Italy (1879)
Caio Duilio, Dandolo

A concentrate of innovations

Caio Duilio was the lead ship of the namesake class of ironclad turret ships, built for the Italian Regia Marina in the 1870s. The name recalled Roman Admiral Gaius Duilius. The Duilio was started in January 1873, launched in May 1876, and completed in January 1880. The class also comprised the Dandolo, and both replaced the sail and steam Principe Amedeo-class ironclads (1865), both missed the battle of Lissa. The Duilio class was designed by Cuniberti, and the first Italian steam-only ones. Strategically, they fitted with Italy’s large naval expansion program pitted against Austria, compounded by new possibilities offered by the opening of Suez Canal in 1869.

Blueprint of the Duilio, showing the short and concentrated “all or nothing” armour scheme.

The most powerful artillery in the world

The centerpiece of this Ironclad was a main battery of four 17.7-inch (450 mm) guns, then the largest ever put on a ship afloat worldwide. The following classes Italia class, (designer Benedetto Brin) were laid down in 1876, and the Ruggiero di Lauria class, (designed by Giuseppe Micheli), in 1880, all kept a powerful, unmatched heavy artillery. Originally the design was intended to carry Armstrong 35 t muzzle-loading guns. However the plans were modified several times during the lengthy construction, and eventually the largest guns that Armstrong produced, next to 60 t (59 long tons; 66 short tons) has been envisioned, but the choice fall ultimately on to the 100-long-ton (102 t) 450 mm gun proposed by the firm.

Dandolo after completion

The two turrets were placed en echelon amidships. The Armstrong guns fired a 1,905-pound (864 kg), shell at a muzzle velocity of 1,490 (to 1,670 feet per second or 450 to 510 m/s) with varying propellant charge. Rate of fire was one per fifteen minutes. This slow rate was due to handling of the large size of the guns and propellants. The ships also carried three 14 in (360 mm) torpedo tubes, each holding a 125 kg (276 lb) warhead with a 600 m (2,000 ft) range.


In 1890, Caio Duilio received three 4.7 in (120 mm) 40-caliber guns, each firing a 36 lb (16 kg) shell at 2,854 ft/s (870 m/s), and in 1900, two 75 mm (3.0 in) guns, eight 57 mm (2.2 in) Nordenfelt 40-caliber quick-firing guns, and four 37 mm (1.5 in) 20-caliber revolver cannon were also added to deal with TBs.

■ **Written request 1**
Return every line of the rows that contains the string "acciaccatura".
The rows have no connection to the Duilio-class passage.

■ **Exercise materials**
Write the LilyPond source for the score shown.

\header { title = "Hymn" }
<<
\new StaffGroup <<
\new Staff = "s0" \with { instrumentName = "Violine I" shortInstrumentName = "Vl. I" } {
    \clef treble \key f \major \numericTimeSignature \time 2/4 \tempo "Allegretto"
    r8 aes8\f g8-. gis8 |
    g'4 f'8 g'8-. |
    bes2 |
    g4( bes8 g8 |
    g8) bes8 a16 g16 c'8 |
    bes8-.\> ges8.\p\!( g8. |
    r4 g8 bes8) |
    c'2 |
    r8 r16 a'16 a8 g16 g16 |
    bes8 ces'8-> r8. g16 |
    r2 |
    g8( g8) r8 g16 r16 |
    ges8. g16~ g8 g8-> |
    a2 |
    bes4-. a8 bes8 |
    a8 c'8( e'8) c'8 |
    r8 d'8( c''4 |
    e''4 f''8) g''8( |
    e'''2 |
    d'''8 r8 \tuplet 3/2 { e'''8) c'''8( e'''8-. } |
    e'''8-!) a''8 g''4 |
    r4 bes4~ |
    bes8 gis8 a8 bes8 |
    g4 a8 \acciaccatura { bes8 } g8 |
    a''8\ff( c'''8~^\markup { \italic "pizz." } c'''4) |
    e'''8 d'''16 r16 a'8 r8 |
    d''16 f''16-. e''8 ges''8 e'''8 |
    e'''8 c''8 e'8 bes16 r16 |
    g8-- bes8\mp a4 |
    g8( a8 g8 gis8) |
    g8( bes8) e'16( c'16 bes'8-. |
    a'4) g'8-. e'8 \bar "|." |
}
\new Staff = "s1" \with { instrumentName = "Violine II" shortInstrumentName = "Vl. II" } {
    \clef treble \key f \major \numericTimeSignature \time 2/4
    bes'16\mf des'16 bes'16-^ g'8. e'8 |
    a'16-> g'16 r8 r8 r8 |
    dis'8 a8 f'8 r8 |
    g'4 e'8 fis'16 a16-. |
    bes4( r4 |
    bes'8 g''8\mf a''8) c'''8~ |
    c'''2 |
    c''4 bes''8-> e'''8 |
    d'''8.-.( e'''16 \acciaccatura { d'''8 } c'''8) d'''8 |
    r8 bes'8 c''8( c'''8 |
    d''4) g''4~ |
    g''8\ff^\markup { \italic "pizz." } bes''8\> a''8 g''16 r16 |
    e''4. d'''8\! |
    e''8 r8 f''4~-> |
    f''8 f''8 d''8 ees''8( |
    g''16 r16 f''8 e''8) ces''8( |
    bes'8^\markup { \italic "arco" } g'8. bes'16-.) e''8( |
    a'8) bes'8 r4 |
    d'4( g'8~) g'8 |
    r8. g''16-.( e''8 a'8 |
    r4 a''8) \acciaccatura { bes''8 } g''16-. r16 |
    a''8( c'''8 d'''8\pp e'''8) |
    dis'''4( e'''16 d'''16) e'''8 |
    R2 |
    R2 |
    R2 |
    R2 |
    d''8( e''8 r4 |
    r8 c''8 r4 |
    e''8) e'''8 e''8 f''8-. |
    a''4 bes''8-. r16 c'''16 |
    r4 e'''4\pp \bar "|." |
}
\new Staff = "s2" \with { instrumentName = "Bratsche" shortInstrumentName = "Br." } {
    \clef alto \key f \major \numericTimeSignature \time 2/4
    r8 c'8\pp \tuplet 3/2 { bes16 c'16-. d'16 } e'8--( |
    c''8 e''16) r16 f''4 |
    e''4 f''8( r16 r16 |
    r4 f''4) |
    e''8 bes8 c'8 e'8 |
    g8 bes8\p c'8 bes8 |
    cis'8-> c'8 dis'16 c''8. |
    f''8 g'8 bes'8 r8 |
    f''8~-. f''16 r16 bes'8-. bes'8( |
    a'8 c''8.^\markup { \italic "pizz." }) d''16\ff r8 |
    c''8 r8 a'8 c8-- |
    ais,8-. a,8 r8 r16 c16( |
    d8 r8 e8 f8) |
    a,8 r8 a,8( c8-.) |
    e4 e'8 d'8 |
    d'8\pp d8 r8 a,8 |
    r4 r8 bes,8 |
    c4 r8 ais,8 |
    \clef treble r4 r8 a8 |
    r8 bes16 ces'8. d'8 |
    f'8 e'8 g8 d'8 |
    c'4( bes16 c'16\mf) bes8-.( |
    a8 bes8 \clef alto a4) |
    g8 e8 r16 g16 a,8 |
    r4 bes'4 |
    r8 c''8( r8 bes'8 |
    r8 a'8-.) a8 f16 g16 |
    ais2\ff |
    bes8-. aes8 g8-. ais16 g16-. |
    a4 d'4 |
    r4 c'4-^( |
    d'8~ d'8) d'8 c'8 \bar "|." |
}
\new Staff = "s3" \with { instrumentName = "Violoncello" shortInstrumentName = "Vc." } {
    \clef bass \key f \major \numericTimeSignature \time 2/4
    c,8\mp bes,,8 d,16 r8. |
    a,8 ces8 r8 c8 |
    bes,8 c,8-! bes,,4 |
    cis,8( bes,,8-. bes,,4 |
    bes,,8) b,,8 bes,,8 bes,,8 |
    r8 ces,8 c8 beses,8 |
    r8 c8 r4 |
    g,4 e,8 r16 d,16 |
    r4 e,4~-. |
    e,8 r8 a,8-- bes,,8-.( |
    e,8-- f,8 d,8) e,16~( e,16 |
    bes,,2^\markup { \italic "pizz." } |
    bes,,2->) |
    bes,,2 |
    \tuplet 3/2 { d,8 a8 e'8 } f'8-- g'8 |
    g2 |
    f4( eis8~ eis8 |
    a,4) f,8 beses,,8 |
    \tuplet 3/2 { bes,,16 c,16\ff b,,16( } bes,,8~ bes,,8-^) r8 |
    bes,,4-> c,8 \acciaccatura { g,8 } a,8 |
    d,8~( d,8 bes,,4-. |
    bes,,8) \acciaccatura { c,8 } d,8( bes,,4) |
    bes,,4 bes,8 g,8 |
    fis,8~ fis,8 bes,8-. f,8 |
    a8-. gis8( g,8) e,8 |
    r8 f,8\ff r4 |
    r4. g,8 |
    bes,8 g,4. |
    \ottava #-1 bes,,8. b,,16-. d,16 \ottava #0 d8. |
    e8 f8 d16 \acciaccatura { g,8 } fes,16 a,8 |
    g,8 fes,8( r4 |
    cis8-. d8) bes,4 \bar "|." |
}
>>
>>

■ **Written request 2**
Go on with the Duilio-class passage from the point where it stops.

■ **Expected output 1**
    g4 a8 \acciaccatura { bes8 } g8 |
    d'''8.-.( e'''16 \acciaccatura { d'''8 } c'''8) d'''8 |
    r4 a''8) \acciaccatura { bes''8 } g''16-. r16 |
    bes,,4-> c,8 \acciaccatura { g,8 } a,8 |
    bes,,8) \acciaccatura { c,8 } d,8( bes,,4) |
    e8 f8 d16 \acciaccatura { g,8 } fes,16 a,8 |

■ **Expected output 2**
Enrico Dandolo was rebuilt later, in 1895–1898, and received four 10 in (250 mm) 40-caliber QF guns as main armament. They fired a 494.3 lb (224.2 kg) armor-piercing shell at 2,460 ft/s (750 m/s). Secondary battery consisted of five 4.7 in (120 mm) 40-caliber guns, sixteen 57 mm (2.2 in) QF guns, eight 37 mm (1.5 in) Hotchkiss revolver cannon, and four machine guns.


Admiral Benedetto Brin She was still capable of a top speed of around 15 kn (28 km/h; 17 mph). Both ships had a small superstructure forward, including the conning tower and a funnel, connected via a hurricane deck to a central military mast and aft superstructure, joining the second funnel. First ironclads in any navy to get rid of sails they had a crew of 420 officers and men (later 515). Both carried a number of smaller boats, but Caio Duilio also had a compartment in her stern, to house a small torpedo boat of the 26.5 t Clio class. This also was unique at that time. This gave an additional “torpedo range” well beyond the range of artillery. This TBD could also perform reconnaissance missions.

The armour was forged by French firm Schneider-Creusot. There was a steel belt armor 21.5 in (550 mm) thick at its strongest section, protecting the ship’s magazines, and machinery spaces. Central citadel and gun turrets received had nickel steel armor. Transverse bulkheads were installed, 15.75 in (400 mm) thick. The armored deck was 1.1 to 2 in (28 to 51 mm). Gun turrets had 17 in steel plate, but Enrico Dandolo’s new turrets (1898) had only 8.8 in (220 mm). The bow and stern were left unarmored, but they subdivided into a cellular “raft” to keep the ship for flooding. In fact this was a radical solution for the time as armour only protected the ships’s engines and ammunition magazines.

This “all of nothing” configuration sparked controversy when Royal Navy Edward James Reed visited the ships under construction. The new Italian Minister of the Navy, Simone Pacoret di Saint-Bon, replied during a Parliament session that such flooding event was very unlikely, as it needed all the bulkheads of the watertight compartments being HS.

Propulsion system comprised two vertical compound steam engines. Each drove a single screw propeller, and was fed by eight coal-fired, rectangular boilers, in two groups, forward and aft. Each trunked into a single large funnel. Top speed was 15.04 knots (27.85 km/h; 17.31 mph) at about 5,750 kW. New engines were installed in her 1895–98 refit, slightly more powerful, (top speed of 15.6 knots) and 8,045 ihp (5,999 kW). Range was 3,760 nautical miles (6,960 km; 4,330 mi) at 10 knots (19 km/h; 12 mph).

Ironclad Dandolo

This Italian Ironclad was named after the 42nd Doge of Venice. The ship was laid down at La Spezia on 6 January 1873 and launched on 10 July 1878.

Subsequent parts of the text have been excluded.